SADREDDİN ŞİRAZİ (1573-1640) Iranlı filozof. Gerçeğin bir ışık niteliğinde, içedoğuşla kavranabileceği görüşünü geliştirmiştir.
Şiraz’da doğdu, Basra’da öldü. Gerçek adı Sadreddin Muhammed b. İbrahim’dir. Babası Fars valilerinden bilgili ve etkili bir kimseydi. Evinde özel öğrenim gördükten sonra, bir süre Kum ilinin dağlık yörelerinde, topluluktan uzak, kendi içine kapalı bir yaşam sürmeye başladı. İran’ın değişik illerini dolaştı, İsfahan’a gitti, orada dönemin ünlü mutasavvıflarından Seyyid Ebulkasım Fendereski’nin önerisi üzerine Şeyh Bahai ile Muhammed Bakır Damad gibi bilginlerin öğrencisi oldu. Öğrenimini bitirdikten sonra tasavvuf, felsefe, mantık, tanrıbilim konularında çalışmaya başladı. Kısa sürede büyük bir üne kavuşunca Fars Valisi Allahverdi Han’ın Şiraz’da yaptırdığı medreseye hoca olarak atandı. Bu görevi sürdürdüğü yıllarda Arabistan’ ın değişik illerini de gezdi, Mekke, Medine ve Basra’ya gitti.

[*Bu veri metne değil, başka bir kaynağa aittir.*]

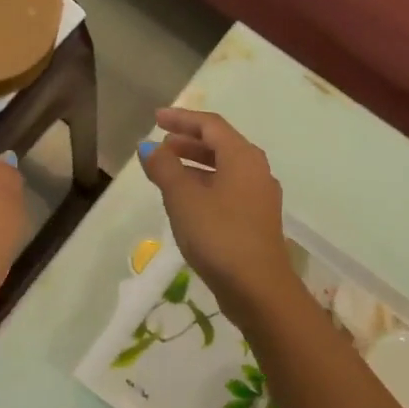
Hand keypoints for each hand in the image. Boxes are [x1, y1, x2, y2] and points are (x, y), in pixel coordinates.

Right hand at [141, 108, 295, 326]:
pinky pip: (228, 189)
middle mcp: (256, 170)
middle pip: (220, 144)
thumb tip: (148, 147)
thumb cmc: (219, 235)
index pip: (211, 125)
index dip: (181, 119)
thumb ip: (164, 168)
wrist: (258, 288)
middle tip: (160, 144)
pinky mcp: (256, 220)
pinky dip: (205, 184)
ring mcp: (259, 197)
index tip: (155, 119)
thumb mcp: (183, 198)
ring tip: (168, 170)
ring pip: (224, 169)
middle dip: (188, 141)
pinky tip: (187, 200)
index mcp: (243, 157)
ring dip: (196, 164)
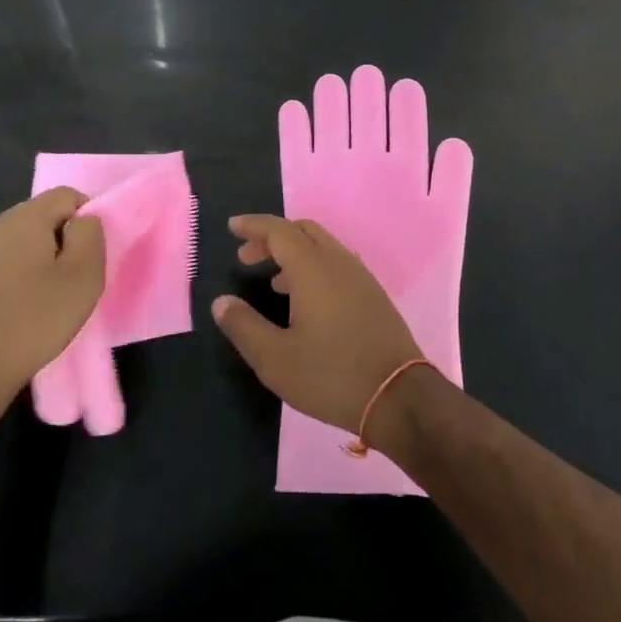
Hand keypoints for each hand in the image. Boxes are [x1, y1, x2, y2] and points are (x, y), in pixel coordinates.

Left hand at [0, 188, 105, 409]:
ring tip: (45, 300)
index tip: (90, 257)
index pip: (67, 195)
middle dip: (61, 242)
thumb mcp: (82, 277)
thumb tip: (83, 220)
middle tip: (72, 281)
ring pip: (17, 243)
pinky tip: (15, 312)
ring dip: (36, 262)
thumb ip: (90, 235)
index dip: (87, 220)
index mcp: (23, 217)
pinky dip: (12, 280)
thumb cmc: (32, 321)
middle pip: (40, 218)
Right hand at [212, 215, 424, 432]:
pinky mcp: (374, 295)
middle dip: (272, 237)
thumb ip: (244, 326)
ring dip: (294, 253)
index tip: (233, 227)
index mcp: (313, 269)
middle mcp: (338, 263)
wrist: (399, 396)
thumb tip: (221, 302)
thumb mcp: (275, 359)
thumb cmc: (331, 375)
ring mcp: (361, 277)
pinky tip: (306, 301)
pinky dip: (314, 267)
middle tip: (247, 257)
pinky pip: (337, 264)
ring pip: (323, 247)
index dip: (254, 225)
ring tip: (273, 282)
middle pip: (303, 231)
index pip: (279, 231)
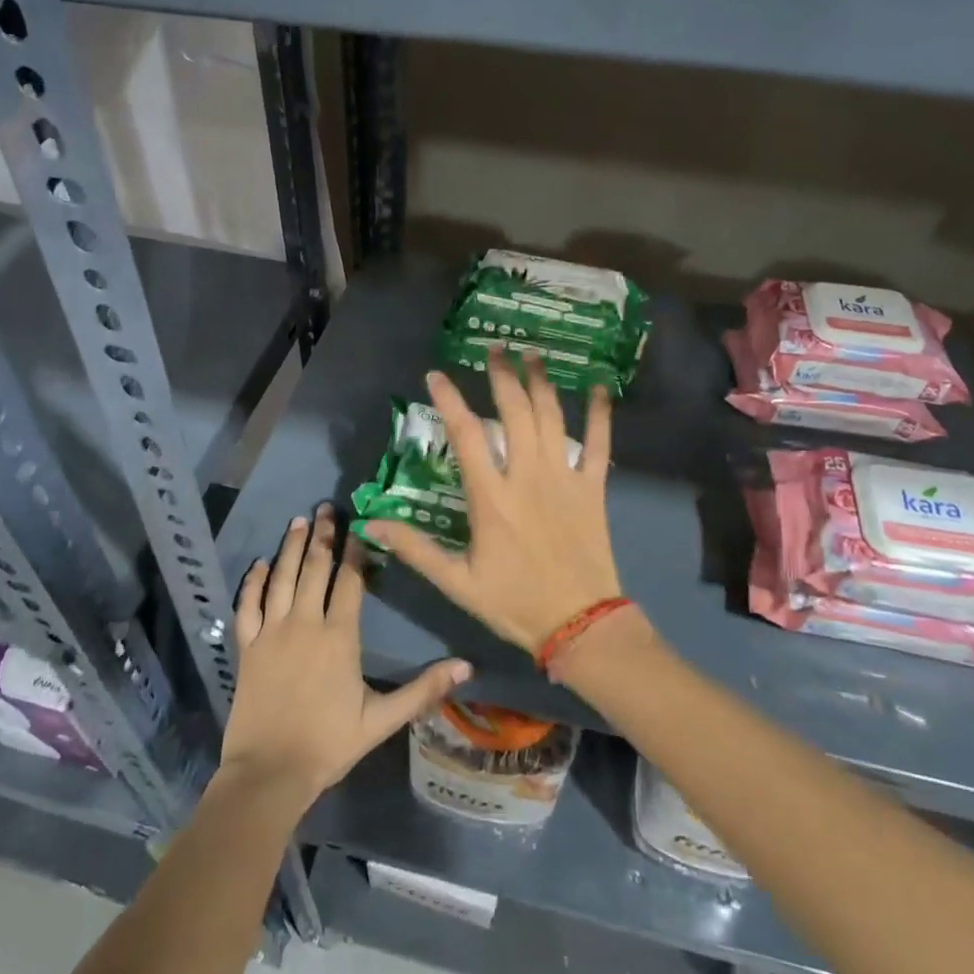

Sadreddin Şirazi Kuran, fıkıh, kelâm, Hadis, tasavvuf, tanrıbilim, felsefe ve mantık konularını kapsayan bir çalışma alanı oluşturmuş, yöntem olarak da İşrakılık öğretisinin kurucusu Şahabeddin Sührever-di ile mutasavvıf Muhyiddin Arabi’nin görüşlerini benimsemiştir. Çalışmalarının çok geniş bir alanı içermesine karşın, üzerinde durup çözüm aradığı sorunlar İslam düşüncesinin geleneksel konularıdır. Bunlar da Tanrı, evren, insan, töz, yaratılış, varlık, tin, bilgi, ölüm ve ölümsüzlüktür. Sadreddin’e göre Tanrı gerçektir, önsüz-sonsuzdur, yalnız kendi kendisiyle var
olan bir tözdür. Evrenin kaynağı tanrısal varlıktır, bu nedenle yaratılmıştır. Evrenin içerdiği varlık türleri de yaratılmıştır. İnsan, bütün varlık türleri içinde, en üstün oluş aşamasında bulunur. İnsanda özdek (cisim),’ öz (nefs) ve tin (us) olmak üzere üç gerçek vardır. Öz, özdeğe dirilik kazandırır, tin ise bilgi edinmeye, düşünmeye, usavurmaya yarar. İnsan gerçeği bir içedoğuş olarak kavrayabilir. Özdek geçicidir, bu nedenle gövde ölümlüdür. Yaratılış ise tanrısal istencin özgür bir eylemidir. Ölümden sonra dirilme vardır.
Sadreddin Şirazi’nin Yeni-Platonculuk’tan kaynaklanan düşünceleri, felsefeden çok tasavvufun gelişmesine katkıda bulunmuştur.
• YAPITLAR (başlıca): Kitabu’l-Esfarul-Erbaatui-Akliye, (ö.s.), 4 cilt, 1962, (“Usun Dört Aşaması Konusunda Sorular Kitabı”).